腹腔鏡下そけいヘルニア手術では腹腔内から両側の鞘状突起を観察することが可能であり、もし開存していればその場で手術を行うことができます。開存がなければ、対側発生することはないため、対側発生に対する2回目の手術が必要となることはありません。

小児そけいヘルニアとは

小児そけいヘルニアは胎生期に存在している腹膜鞘状突起が、生後も閉鎖せず開存していることが原因でおこります。

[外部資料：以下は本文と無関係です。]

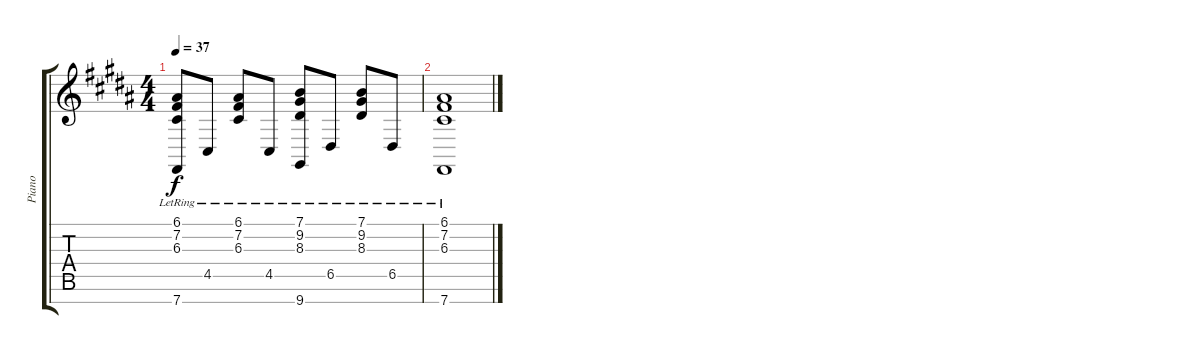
\track ("Piano" "Piano") {solo instrument acousticgrandpiano}
\staff {score tabs}
\tuning (E4 B3 G3 D3 A2 E2 B1) {hide}
\ts (4 4)
\tempo 37
\clef g2
\ks g#minor
(6.1{lr} 7.2{lr} 6.3{lr} 7.7{lr}).8{dy f} 4.5{lr}.8 (6.1{lr} 7.2{lr} 6.3{lr}).8 4.5{lr}.8 (7.1{lr} 9.2{lr} 8.3{lr} 9.7{lr}).8 6.5{lr}.8 (7.1{lr} 9.2{lr} 8.3{lr}).8 6.5{lr}.8 |
(6.1{lr} 7.2{lr} 6.3{lr} 7.7{lr}).1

開存している鞘状突起に、腹腔内臓器(腸管や卵巣)が脱出するといわゆる脱腸となり疾患として認識されます。このように原因そのものは生まれつきですが、脱腸として発症する時期は人によってまちまちであり、生直後から見られるものから大人になって初めて脱腸が出現する人も少なくなく、一生発症しないで過ごす人も数多くいると言われています。鞘状突起が開存していても脱腸になる人とならない人がいる理由は現在でも解明されていません。

自然経過

小児そけいヘルニアは自然に治癒することは少なく、また放置しておくと脱出した腸が戻らなくなって血流が悪くなり、ひどいときには壊死してしまうことがあります。このような状態を嵌頓(かんとん)といい、小児そけいヘルニアのもっとも重要な合併症です。嵌頓が起こったときにはすみやかに整復しなければならず、それができないときには緊急手術が必要となります。

新生児期から生後半年くらいまでの乳児期早期は嵌頓を起こしやすいと言われており、特に注意を要します。

熟練した医師の手によれば、ほぼ全例で嵌頓の整復は可能ですが、一度整復できても再び嵌頓を引き起こす危険は大きいため、早期に手術治療を行う必要があります。